▸ **WORK TO BE COMPLETED**: State only how many lines below include the string "Sotto".
━━━━━ EXERCISE DATA ━━━━━
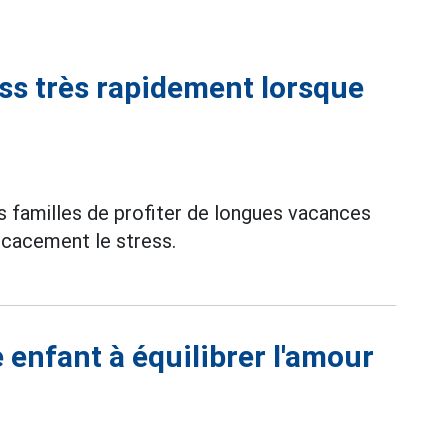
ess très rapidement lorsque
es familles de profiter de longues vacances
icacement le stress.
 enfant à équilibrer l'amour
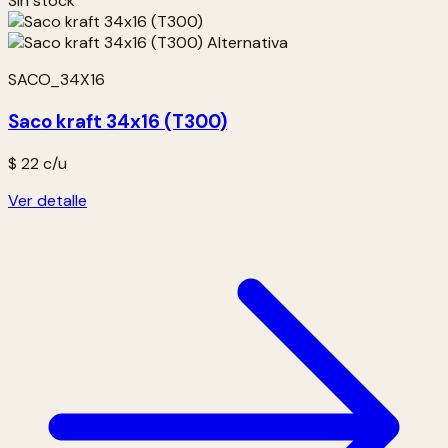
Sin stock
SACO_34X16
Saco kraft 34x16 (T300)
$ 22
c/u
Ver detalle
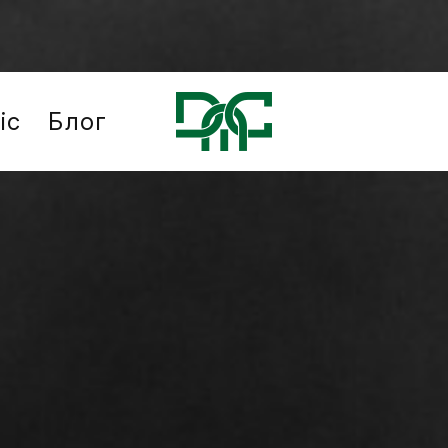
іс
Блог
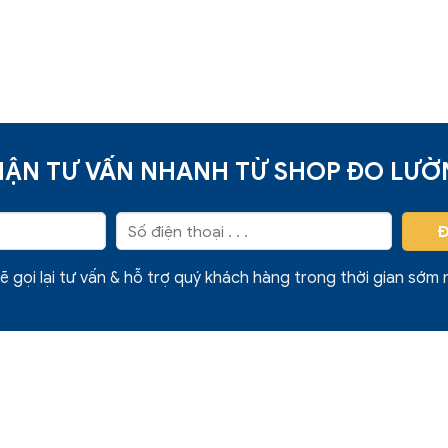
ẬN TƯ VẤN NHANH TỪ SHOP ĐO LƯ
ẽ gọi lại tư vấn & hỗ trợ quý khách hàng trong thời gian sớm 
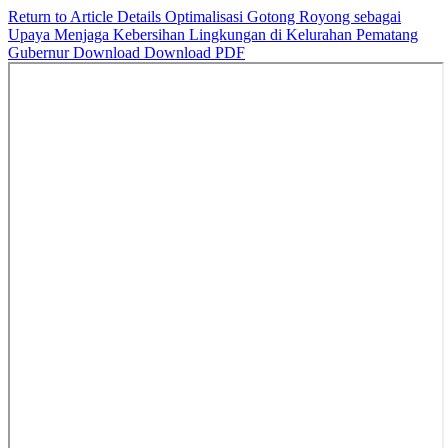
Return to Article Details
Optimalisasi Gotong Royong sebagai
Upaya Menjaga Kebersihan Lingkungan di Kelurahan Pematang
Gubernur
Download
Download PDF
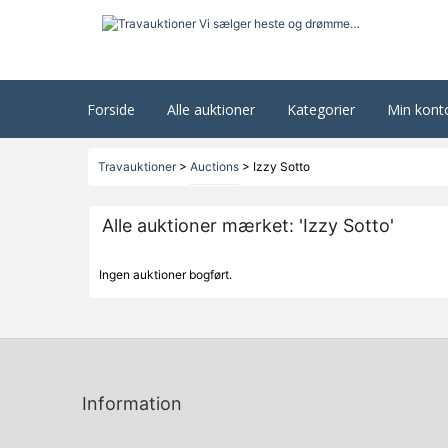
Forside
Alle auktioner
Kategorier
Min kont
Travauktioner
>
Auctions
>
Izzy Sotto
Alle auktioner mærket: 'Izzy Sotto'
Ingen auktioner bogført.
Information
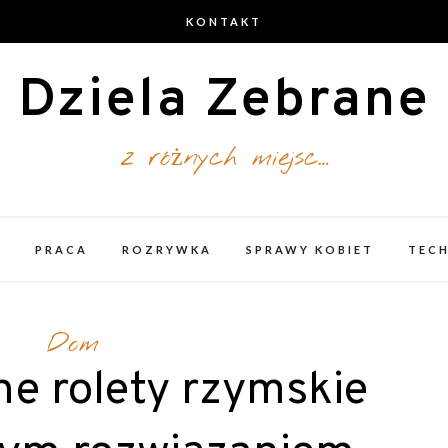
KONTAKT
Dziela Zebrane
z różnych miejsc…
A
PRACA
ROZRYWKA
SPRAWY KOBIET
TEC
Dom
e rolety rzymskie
━━━━━
▸ **TASK RESULT**: 2